Jesus é “a pedra principal”, os que estiverem firmes nesta pedra, quer judeus, quer gentios, pois “Deus não faz acepção de pessoas” (Rm 2.11), é que, agora são chamados de “raça eleita, sacerdócio real, nação santa, povo de propriedade exclusiva de Deus…” (1 Pe 2.4-10). Interessante notar que, neste trecho, Pedro está citando uma promessa de Deus dirigida ao povo de Israel, registrada em Êxodo 19.5-6: “... então sereis a minha propriedade peculiar dentre todos os povos... vós me sereis reino e sacerdotes e nação santa. São estas as palavras que falarás aos filhos de Israel”. Pedro estava convicto de que era através da Igreja que tal profecia havia tido o seu cumprimento, e por isso ousou dirigir tais palavras à Igreja. “Porque não é judeu quem o é apenas exteriormente, nem é circuncisão a que é somente na carne. Porém judeu é aquele que o é interiormente, e circuncisão a que é do coração, no espírito, não segundo a letra, e cujo louvor não procede dos homens, mas de Deus.”(Rm 2.28-29).

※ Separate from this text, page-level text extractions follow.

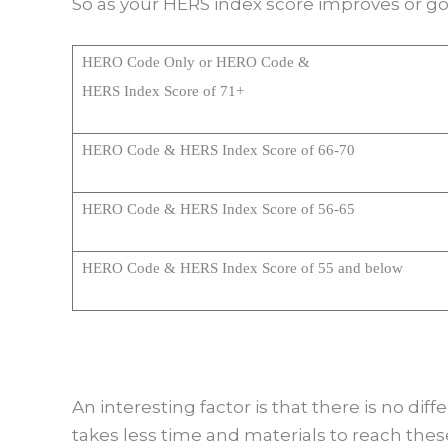
So as your HERS index score improves or g
HERO Code Only or HERO Code &
HERS Index Score of 71+
HERO Code & HERS Index Score of 66-70
HERO Code & HERS Index Score of 56-65
HERO Code & HERS Index Score of 55 and below
An interesting factor is that there is no dif
takes less time and materials to reach thes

Não é à toa que Jesus escolhe o número de 12 apóstolos, fazendo alusão as doze tribos de Israel; bem como o Céu é descrito em termos de “Nova Jerusalém”, bem apropriado para o Novo Israel de Deus.
Jesus Cristo é o “sim” e o “amém” pronunciado sobre cada uma das promessas de Deus registradas no Antigo Testamento: “Porque quantas são as promessas de Deus tantas têm nele o sim; porquanto também por ele é o amém para a glória de Deus.” Jesus é o Messias prometido; e, verdadeiro israelita é aquele que possui o Messias. A esperança do povo judeu é crer no Messias, ingressando na Sua Igreja. Quando Israel rejeitou o Messias foi cortado fora da “Oliveira” e os gentios foram enxertados nesta mesma árvore. Não existem, portanto, duas árvores; não existem, portanto, dois povos de Deus. O que não quer dizer que Deus tenha se esquecido e abandonado Israel. A esperança e promessa em relação a Israel é de que venha ser enxertado de volta na mesma árvore, onde agora estão os gentios. A Igreja é este “mistério de Deus” (Ef 5.32), que engloba todos os povos, formando um “só corpo”, com “um só Senhor” (Ef 4.4 e 5).
Percebemos nitidamente o elemento de continuidade no que diz respeito a missão de Israel (Gn 12.3) e a missão da Igreja: “Ide, fazei discípulos de todas as nações” (Mt 28.18-20), “E serme-eis testemunhas em Jerusalém, Judéia, Samaria e até nos confins da terra” (At 1.8).
Quando a promessa do Espírito foi derramada sobre a Igreja no dia de Pentecostes, um fenômeno extraordinário envolvendo línguas e nações aconteceu com efeito reverso aquele de Babel! Enquanto em Babel tivemos a confusão das línguas e a divisão das nações, em Pentecostes, através da Igreja, temos uma língua compreendida por todos os povos, promovendo conversões e a unidade dos povos debaixo do senhorio do descendente de Abraão que de fato é Filho de Deus e o legítimo Rei de Todas as Nações!
Apocalipse usa a palavra “nação” ou "nações" mais de 20 vezes. Redimidos de todas as nações adoraram ao Senhor (5.9; 7.9) com o cântico “Rei das nações” (Ap 15.3,4). “É necessário que o Evangelho seja primeiramente pregado para todas as nações, só então virá o fim” (Mt 24.14). Nós apressamos o retorno de Jesus através do cumprindo nossa missão (At 1.8; Mt 28.19,20, 2 Pe 3)
Vimos, portanto, que desde os tempos do Antigo Testamento, observasse a grande preocupação de Deus com todos os povos. E o mesmo que nos disse: “vinde a mim”, também nos disse: “ide por todo mundo”. Jesus orou ao Pai para que não fossemos tirados do mundo, pois ele tem um plano para nós aqui, uma grande missão. Não devemos ser crentes de arquibancada, nos portando como meros espectadores dos eventos históricos e escatológicos, pois não foi para isto que fomos chamados. Devemos assumir o nosso papel na história, devemos atuar como protagonistas, precisamos entrar em campo, e pelo auxílio do Espírito Santo, contribuir para a concretização dos propósitos de Deus (Mt 5.14-16).